同时,作为一名社会企业家,我深知无论如何重新定义企业社会责任,它都在自发地生长。放眼去看任何一个领域,都存在每个人都能参与、每个企业都能获益的有机生态。

因为解决社会问题的元素,仍来自商业。

现在,我时常会不自觉地幻想拥有一台时光机器带我重返小学校园,去感受技嘉科技课堂所展示出的科技魅力,去上一堂耐克带来的足球体育课,然后邀请爸妈一同参与道达尔的道路安全教育。我也会向身边的朋友夸赞村淘能让我买到真正新鲜有机的瓜果蔬菜,我能直接打开为村平台欣赏到身临其境的美丽街景,空闲时还能通过中国移动的4g支持与那里的留守儿童、老人聊聊天。

这一系列发生在生活周边的变化,不就是跨企业间CSR的凝聚吗?或许不是每家企业都可以成为社会企业,但每一家企业都可以最大化存在于社会责任的生态之中。

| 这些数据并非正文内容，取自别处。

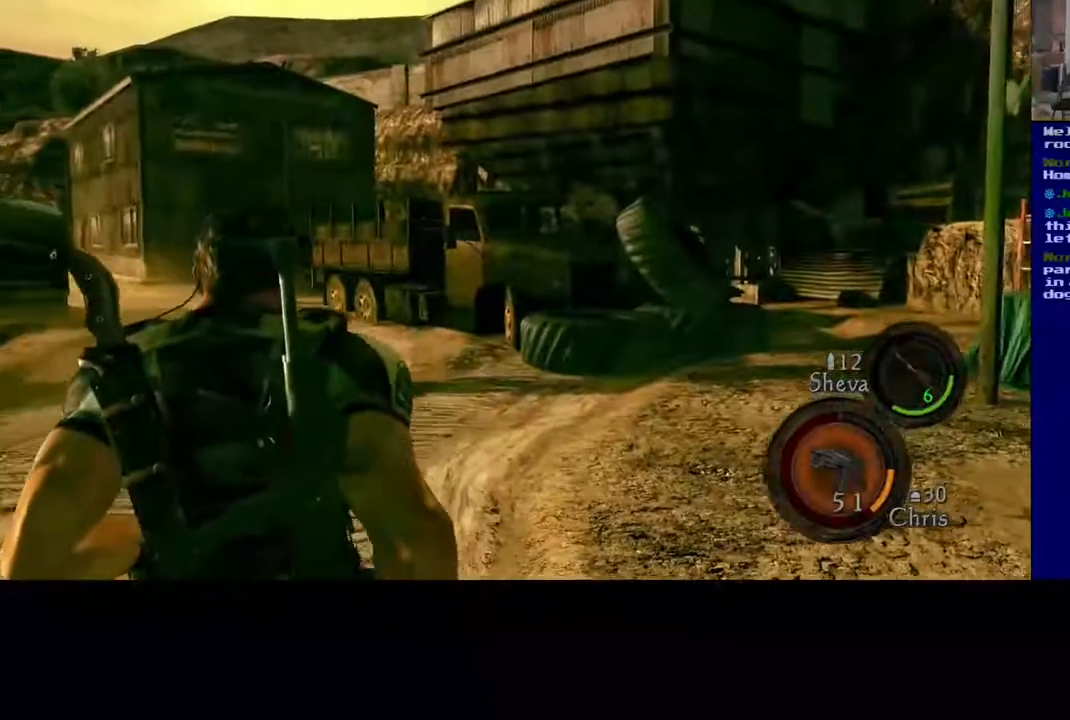
{"buttons": [], "left_stick": "down", "right_stick": "right", "events": [[400, "right_stick", "right"]]}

再次回溯“新的理想革命”这一自我命题,我似乎为它找到了一种新的解读,即理智与梦想。大多数时候,人们把理想等同于梦想,但事实证明,理智与梦想的加持才能让我们享受在新的社会责任生态里。因为,理智决定着我们选择什么样的企业什么的产品,梦想连接着我们成为一家企业一个产品长期用户的心。

如果下次再被误解提问:我是不是只帮助企业寻找志愿活动?或许我会潇洒的一笑,留下一句:“NO,我的目标是让企业理性做事,让我们感性生活!”